March 23, 2021
Peter Fitzwell, NAMBLA
Deputy Director, CIA BlackmAil™ Operations
The following memo is FOR INTERNAL USE ONLY. After our successful microchip implantation campaign of 2017 for all employees, we will know if any of you fuckers even think about leaking this to the American public.
Thanks to our internal teams, our associates at the Mossad, OpenAI, Palantir, and independent contractors, I am pleased to announce the rolling out of our newest tool, BlackmAil™, which is set to revolutionize federal lawmaking and global politics. We are no longer living in the Stone Age, where we had to kidnap children from impoverished nations (Class 1 Kompromat, low-level targets) or American families (Class 2 Kompromat, high-level targets), ship them to our islands and penthouses, and display them buffet-style for our subjectss to molest on camera to protect the interests of our most vital private partners across the technology, defense, petroleum, pharmaceutical, and banking industries.
The Pizzagate folks almost caught on, but thanks to the efforts from our PR team, we were able to label them as nutjob conspiracy theorists through our media partners.
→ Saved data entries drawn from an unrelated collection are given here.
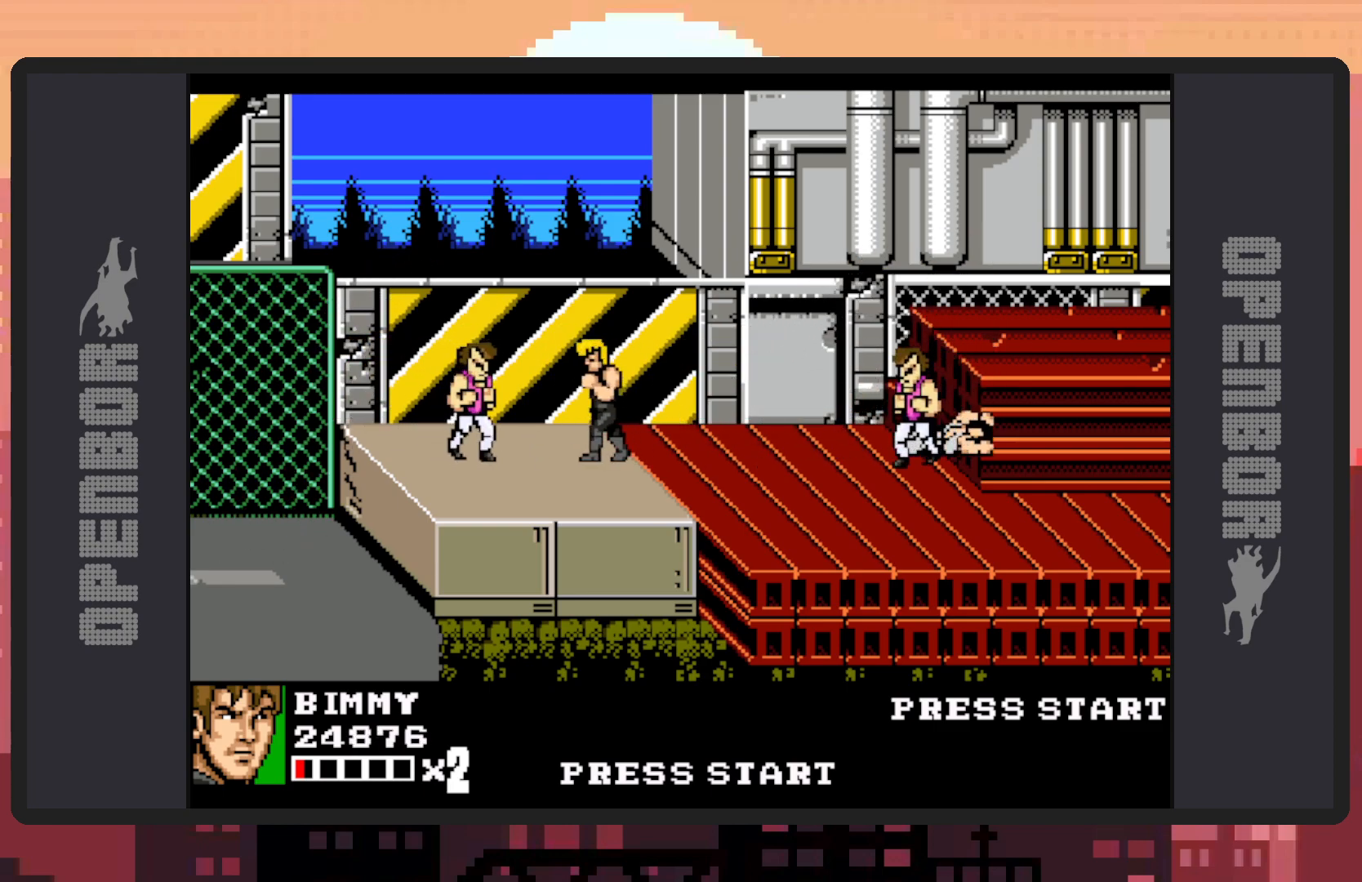
{"buttons": ["Y"], "events": [[134, "Y", "down"], [184, "Y", "up"], [217, "Y", "down"], [251, "DPAD_LEFT", "up"], [267, "Y", "up"], [317, "Y", "down"], [367, "Y", "up"], [401, "Y", "down"], [451, "Y", "up"], [484, "Y", "down"]]}
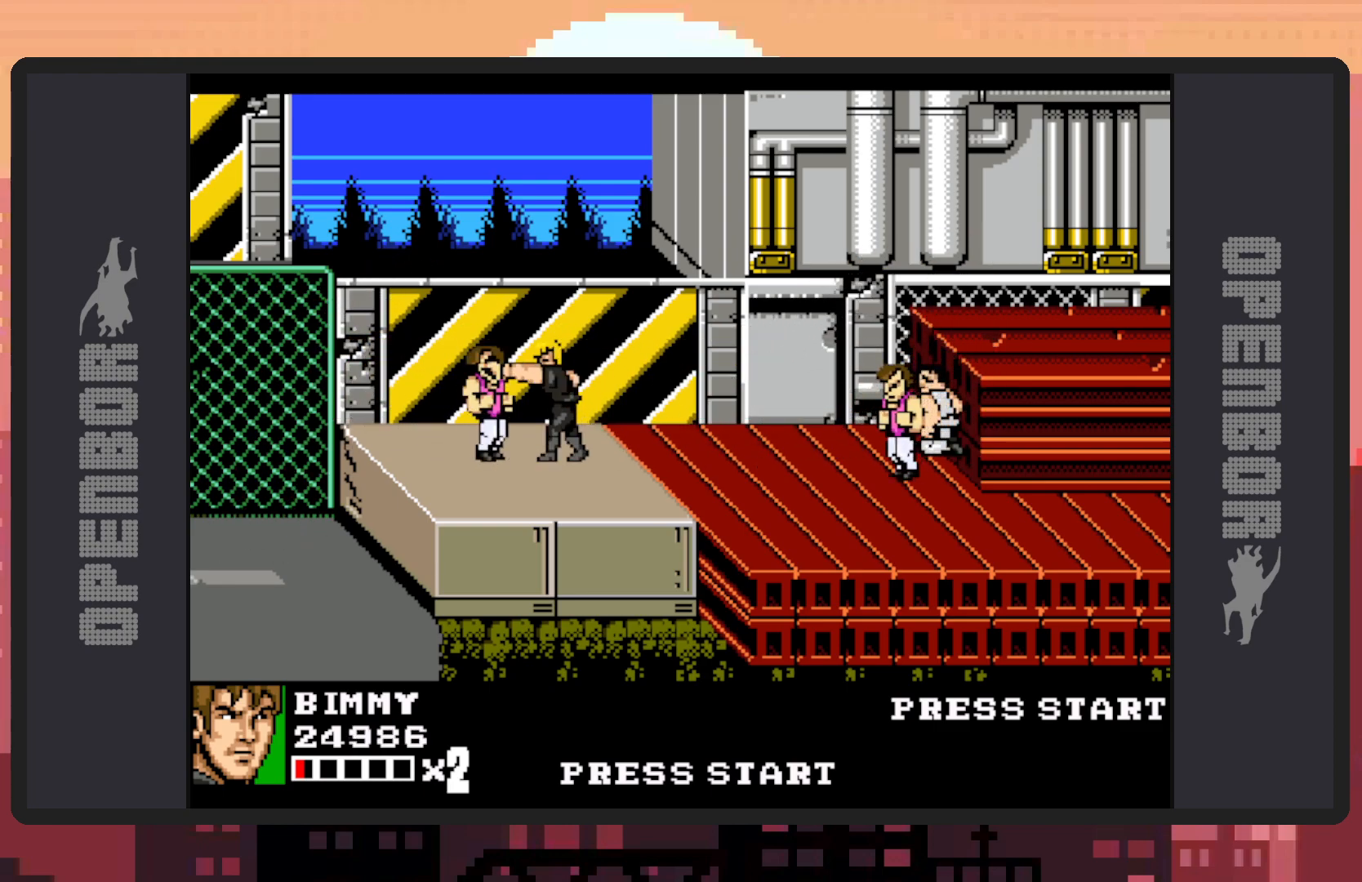
{"buttons": [], "events": [[33, "Y", "up"], [83, "Y", "down"], [133, "Y", "up"], [167, "Y", "down"], [217, "Y", "up"], [250, "Y", "down"], [317, "Y", "up"], [350, "Y", "down"], [400, "Y", "up"], [434, "Y", "down"], [484, "Y", "up"]]}
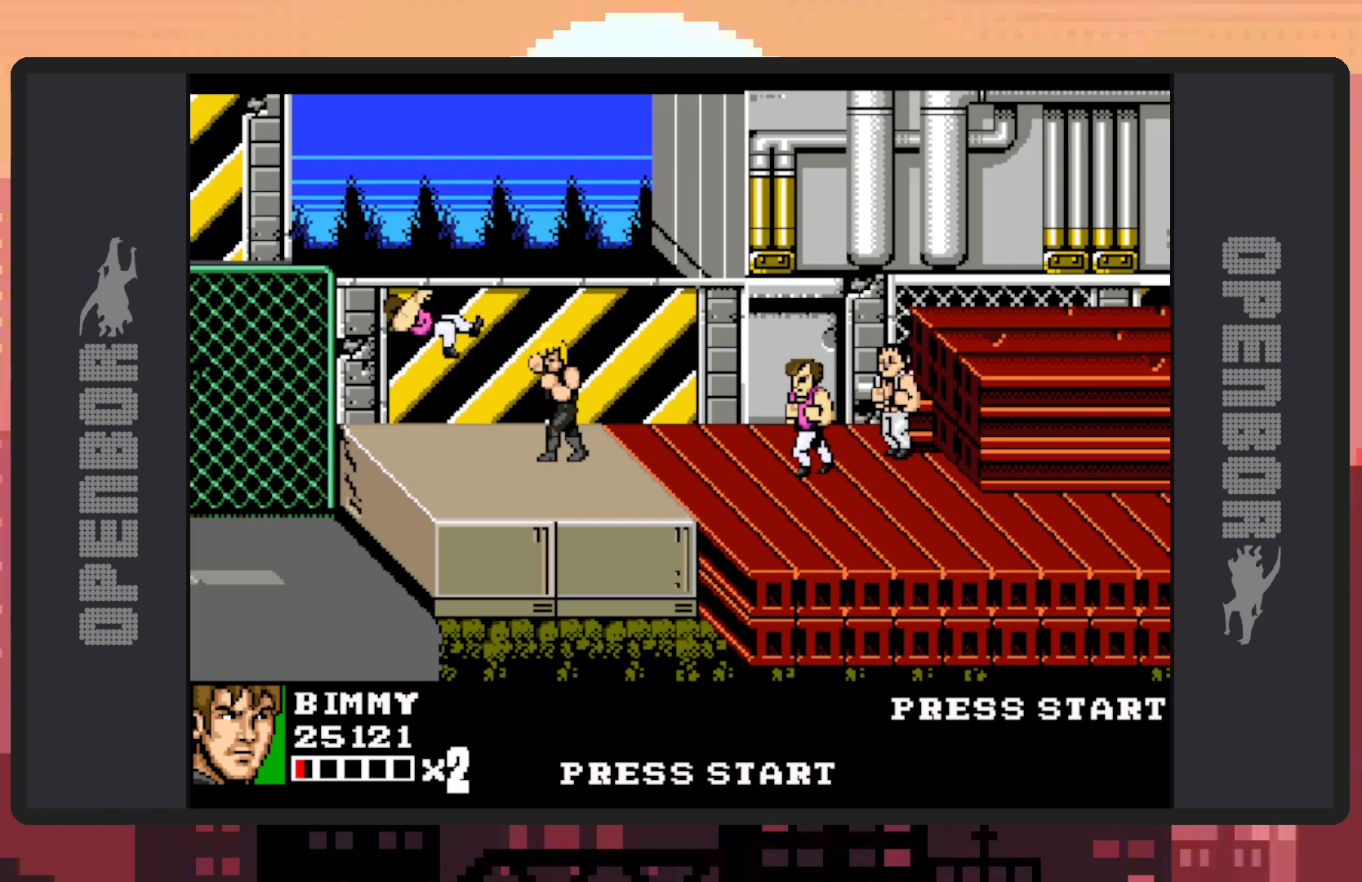
{"buttons": ["DPAD_RIGHT"], "events": [[34, "Y", "down"], [67, "Y", "up"], [117, "Y", "down"], [167, "Y", "up"], [200, "Y", "down"], [234, "Y", "up"], [267, "DPAD_RIGHT", "down"]]}
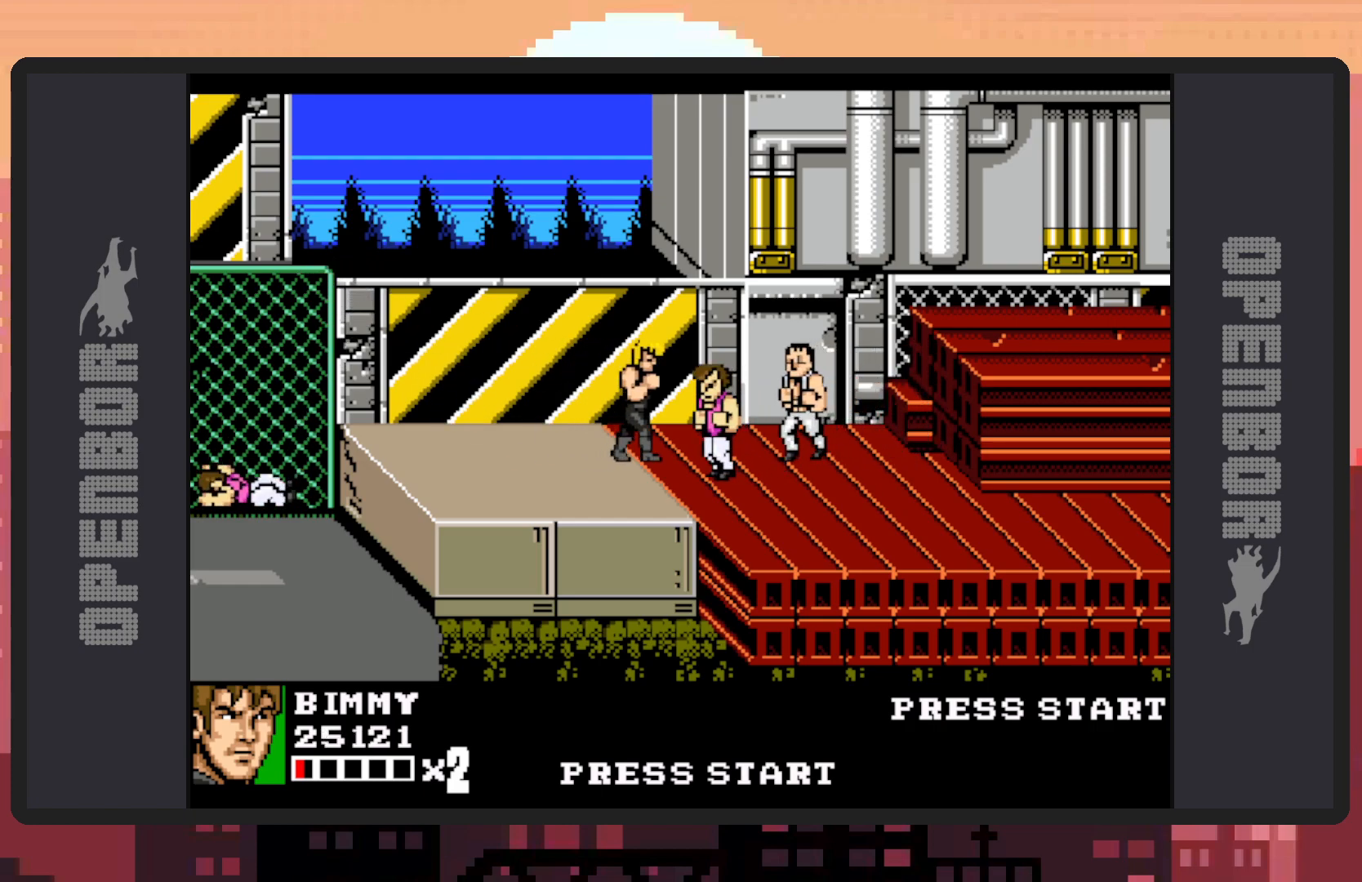
{"buttons": ["Y"], "events": [[33, "Y", "down"], [83, "Y", "up"], [133, "Y", "down"], [183, "DPAD_RIGHT", "up"], [183, "Y", "up"], [217, "Y", "down"], [250, "Y", "up"], [300, "Y", "down"], [350, "Y", "up"], [400, "Y", "down"], [434, "Y", "up"], [484, "Y", "down"]]}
The hiccup with Jeff was a bit of a setback, but fortunately our BlackmAil™ had been in development for years by that point with successful beta testing. Another shoutout to the PR team and our media partners, who allowed just enough leeway for people to think Jeff was murdered (Can you believe those retards even think he’s dead in the first place? I mean the body double doesn’t even look like him).
A paradigm shift for our operations, BlackmAil™ will be much cleaner, quicker, and easier than previously imagined. With a few clicks of a mouse, we can generate UHD video of anybody getting sucked off by a child or fondling the genitals of a supple teen. As an added benefit and insurance policy, this rollout comes with assurances from the DOJ that our generated videos will be considered admissible evidence in all criminal courts. Our math nerds (by the way, Henry from accounting is such a dweeb that even our AI abducted 8 year old rejected him during test runs) estimate a 90% cost savings, which will be redirected to our Foreign Government Intervention Ventures (ForGIVe™) program or other black budget operations at the discretion of Emperor Reptilius XIV.
This update is not without controversy, however. We have faced strong opposition from the leadership of the child sex trafficking transportation union, more commonly called the Teensters. Along with other middle men, they have expressed deep concern that this will drastically reduce their revenue. As if we even care about union workers and American jobs, am I right? Yeah, I’m sure some of the kids will miss the fun trips too, but we’re trying to run a globalist world order here, not give handouts to non-billionaires. Grow up and learn to code, faggots.
In addition to cost-savings, this advancement will also help tie up loose ends latched onto by internet investigators outside of our controlled opposition network. Over the last few years, online rumors have been gaining traction that we are some sort of Satanic pedophile cult. Don’t get me wrong; we absolutely are a Satanic pedophile cult, but it’s pretty fucking annoying when people make throwing around these accusations. We are just trying to shed that negative image. But don’t worry; this will not affect normal office operations. Pre-quinceañera Honduran snizz and fresh pubescent Ethiopian bussy will still be available in the break room on the third underground floor Monday through Friday. Please place 1,000kg of carbon offset tokens in the deposit box using the honor system.
For our field agents, here is a typical scenario involving a senator:
Agent: We noticed you pushed back on that arms sale to Israel. We’ll need that to pass through the Senate, and we have video of you buttfucking a 12 year old boy at the Aspen lodge. It’d be a real shame if there was a mass shooting in your state, or your wife gets gangraped while visiting an uncontacted Amazonian tribe, or someone gets hold of that video.
Senator: What? I’ve never been to Colorado, and I don’t even like skiing. You have no such video.
Agent: Here’s the thing; yes we do, and you’re going to vote accordingly.
See how easy that was? And we can get that done in a matter of seconds, not weeks. And we even saved a few kids in the process for what that’s worth. Because at heart, we’re good people, and everything we do is for the greater good. So go on out there, close some deals, and let’s make the world a better and safer place. At least, of course, until the underground nuclear bunker city (projected 2028) and Europa colony and transport (proj. 2078) are completed.